Im afrikanischen Busch fliegt es sich noch weitgehend unbeschwert. Nur so lassen sich jedenfalls die vergnügten Gesichter der Piloten deuten, die in ihren Kleinflugzeugen Passagiere und Fracht von Airstrip zu Airstrip transportieren. Auch der Laie kann sich gut vorstellen, dass die kommerzielle Fliegerei in einem sechsplätzigen Propellerflugzeug abwechslungsreicher ist als im computerisierten Jet. Umso mehr Verständnis hat man für den Piloten, der sich lauthals darüber beklagt, dass das Sicherheitspersonal (an den grösseren Flugplätzen) ihm tatsächlich manchmal die Wasserflasche wegnehme. Das Verbot von Flüssigkeiten wird auch in Afrika rigoros durchgesetzt.
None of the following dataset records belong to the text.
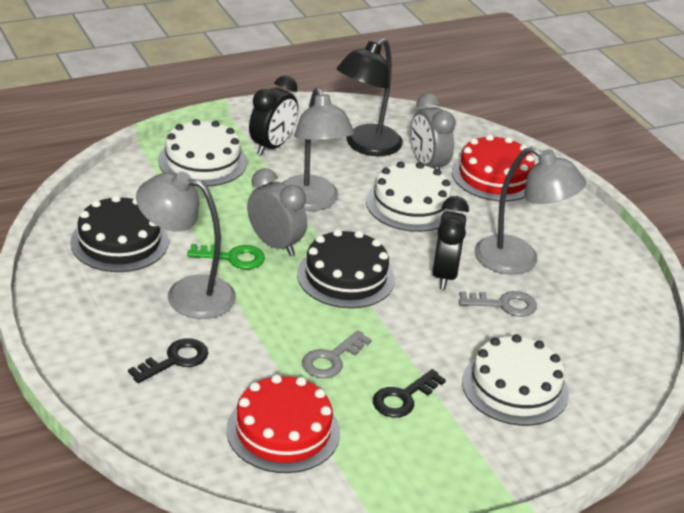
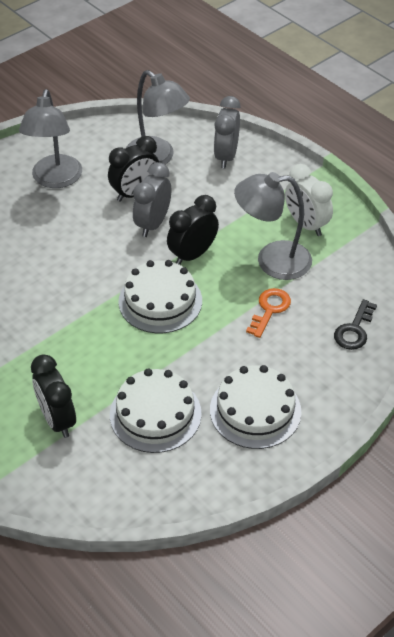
black cake: [70,195,169,272] [297,229,395,308] = 2 -> none = 0
black clock: [249,76,298,156] [433,196,469,290] = 2 -> [31,354,76,438] [108,136,159,202] [167,195,219,265] = 3
black key: [128,338,208,383] [373,369,446,418] = 2 -> [334,299,377,350] = 1
black lamp: [337,38,403,156] = 1 -> none = 0
green key: [187,244,265,269] = 1 -> none = 0
grey key: [302,330,372,378] [459,291,537,317] = 2 -> none = 0
orange key: none = 0 -> [246,288,291,338] = 1
red cake: [226,374,340,473] [452,134,535,201] = 2 -> none = 0
white clock: none = 0 -> [285,164,333,236] = 1

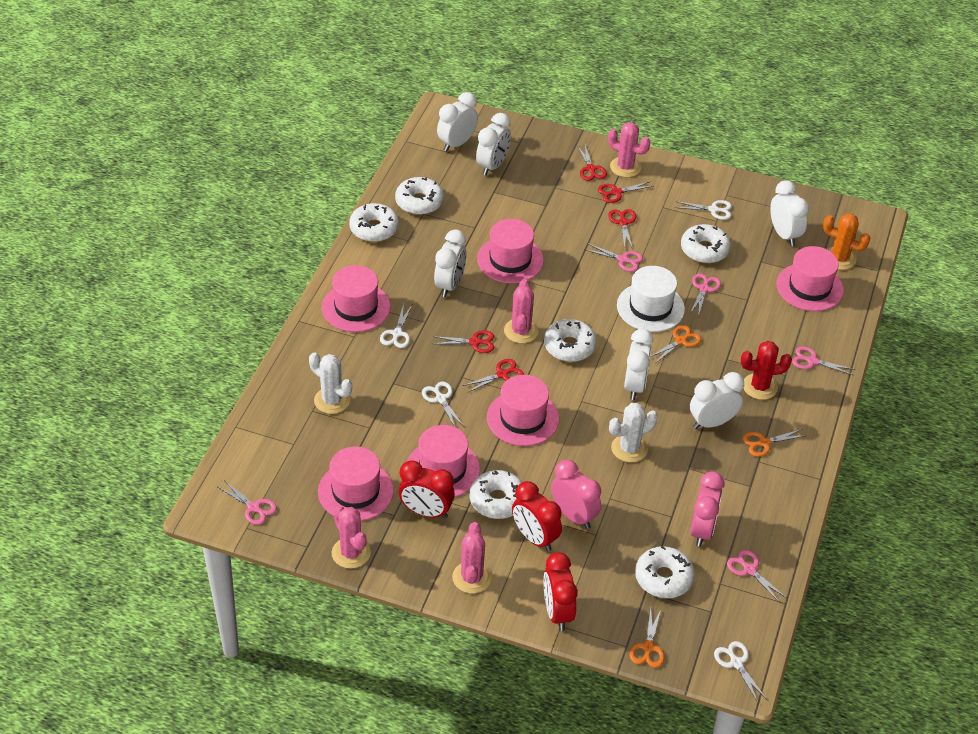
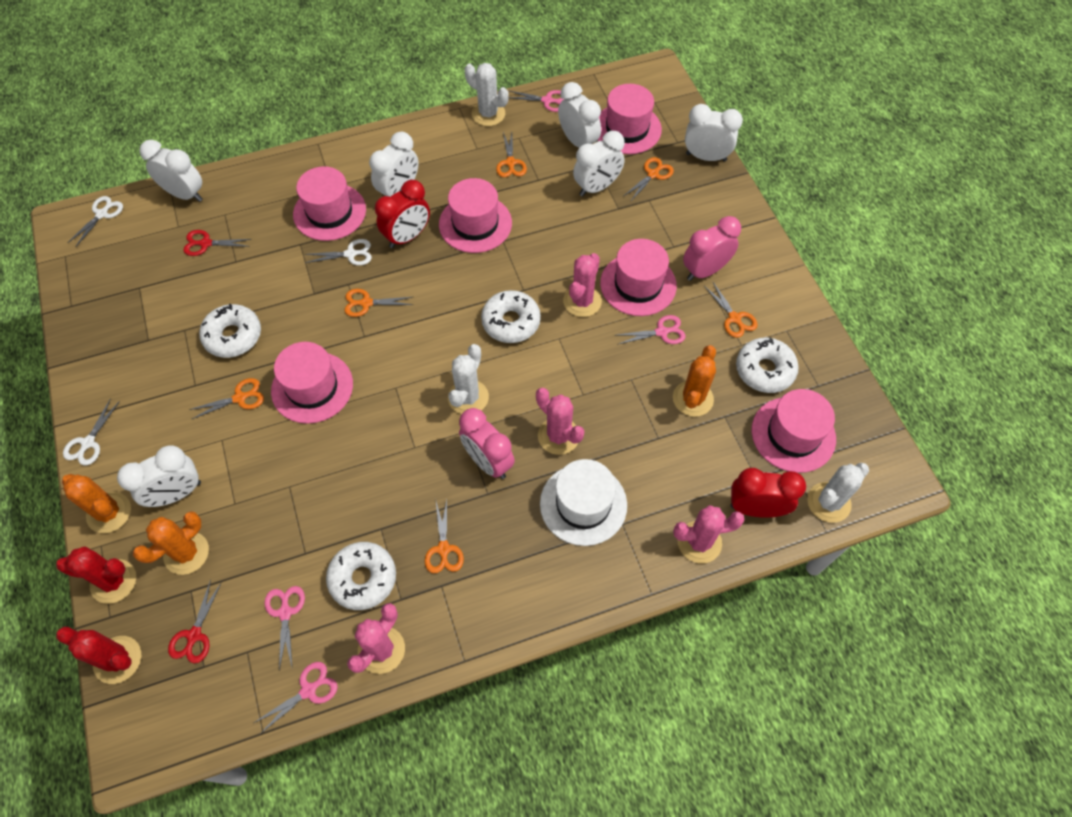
orange cactus: [823,213,870,270] = 1 -> [62,474,131,533] [133,511,209,575] [673,345,716,417] = 3
orange scissors: [629,608,665,668] [651,325,701,362] [743,429,807,457] = 3 -> [189,378,264,419] [345,289,413,317] [425,500,464,573] [496,132,527,177] [624,157,674,201] [704,282,758,338] = 6
pink scissors: [218,480,277,525] [584,243,643,272] [690,273,721,317] [727,550,787,603] [792,346,855,376] = 5 -> [254,662,338,734] [265,586,305,670] [508,90,564,112] [618,315,686,344] = 4
red cactus: [741,341,792,400] = 1 -> [56,546,136,604] [56,627,141,684] = 2
red clock: [398,460,455,519] [512,481,562,551] [543,552,578,631] = 3 -> [375,180,430,248] [730,468,806,518] = 2
red scissors: [433,330,494,353] [463,359,524,393] [577,145,607,181] [598,181,654,203] [608,209,636,249] = 5 -> [168,579,222,663] [183,230,251,256] = 2
white cactus: [309,352,352,414] [609,403,658,462] = 2 -> [448,344,489,414] [465,63,509,126] [807,463,869,523] = 3
white donut: [349,203,399,242] [395,177,444,215] [470,470,522,519] [544,319,597,362] [635,546,695,598] [681,224,731,263] = 6 -> [199,304,261,358] [326,542,396,610] [481,290,541,343] [736,337,799,393] = 4
white scissors: [380,303,412,348] [422,382,464,427] [675,200,732,220] [714,641,767,703] = 4 -> [63,398,120,466] [67,196,123,246] [305,239,372,265] = 3

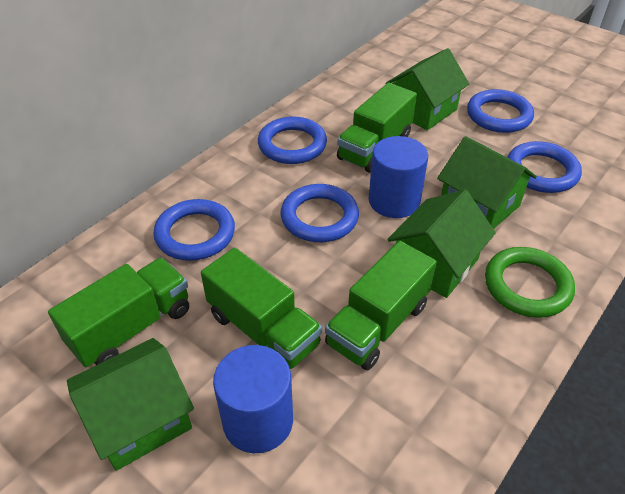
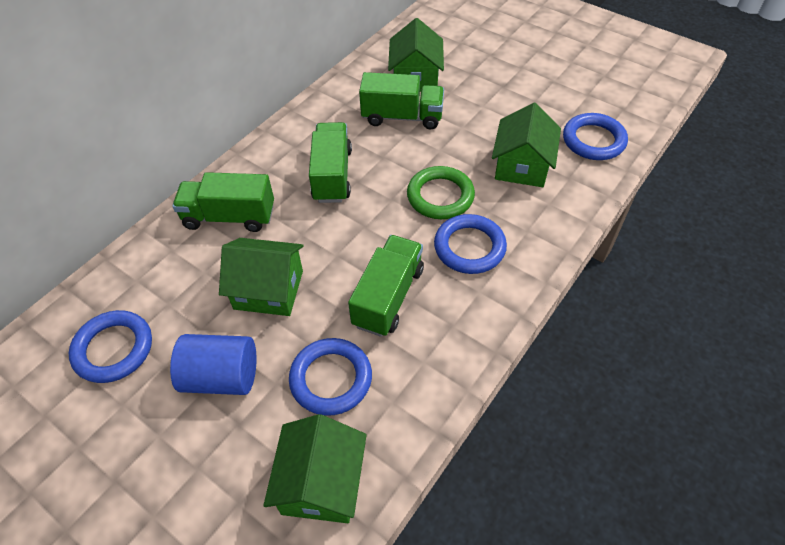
blue cylinder: [213,345,293,453] [368,136,428,218] = 2 -> [170,334,256,395] = 1
blue ring: [153,199,235,261] [258,116,327,164] [280,184,359,242] [467,89,534,133] [507,141,582,193] = 5 -> [69,310,152,383] [289,338,372,416] [434,214,507,274] [563,113,628,160] = 4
Der Sicherheitsapparat erachtet die Risiken durch dehydrierte Piloten offenbar als weniger relevant als das Risiko, dass ein Pilot sein Flugzeug mittels eines Flüssigsprengstoffs zur Explosion bringen könnte. Wenig bedacht hat man dabei offenbar, dass Piloten ihre Flugzeuge auch ohne Sprengstoff zuverlässig zum Absturz bringen können. Verstehen kann das nur, wer Sicherheit nicht als kalkulierte Gratwanderung zwischen Sicherheitskosten und Sicherheitsnutzen sieht, sondern diese vielmehr mit religiösen Argumenten wertet.
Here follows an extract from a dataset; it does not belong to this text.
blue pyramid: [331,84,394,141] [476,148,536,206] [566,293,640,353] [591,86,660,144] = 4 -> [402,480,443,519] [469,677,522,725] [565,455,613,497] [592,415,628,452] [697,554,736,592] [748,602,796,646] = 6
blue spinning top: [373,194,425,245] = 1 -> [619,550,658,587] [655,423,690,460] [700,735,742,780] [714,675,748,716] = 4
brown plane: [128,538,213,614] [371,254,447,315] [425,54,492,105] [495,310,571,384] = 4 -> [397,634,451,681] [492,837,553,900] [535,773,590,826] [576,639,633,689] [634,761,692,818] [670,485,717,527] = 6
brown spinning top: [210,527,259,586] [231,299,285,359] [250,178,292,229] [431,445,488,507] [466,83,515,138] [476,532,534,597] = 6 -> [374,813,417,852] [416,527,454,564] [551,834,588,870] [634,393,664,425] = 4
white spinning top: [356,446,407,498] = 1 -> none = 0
Flughäfen sind die Kathedralen des Zeitalters der Globalisierung. Beim Gang zum Gate legen die Reisenden eine Strecke zurück, die einer Wallfahrt zur Ehre gereicht. Auf diesem Weg sind verschiedene Stationen der Reinigung zu passieren, bei denen man sich die Pilger ihrer Schuhe auch dann entledigen, wenn diese selbst dem feinsten Detektor als unverdächtig erscheinen müssen. Statt des Pilgerstabs trägt der Reisende der Postmoderne ein Gefrierbeutelchen mit verschiedenen Gefässen bei sich – 100 ml fasst ein jedes davon. Im Glauben an die absolute Sicherheit wird gemeinsam mit dem Sicherheitspersonal dem Nullrisiko gehuldigt. Unerreichbar muss dieses Paradies jedoch mindestens solange bleiben, als die Fracht in den dunklen Bäuchen des Flugzeugs nicht ebenso Erleuchtung erfährt wie das Handgepäck des pilgernden Passagiers. Abseits des öffentlichen Rampenlichts, in den Frachthallen, ist die sicherheitsbeauftragte Priesterschaft weit weniger streng in der Einhaltung ihrer Gebote.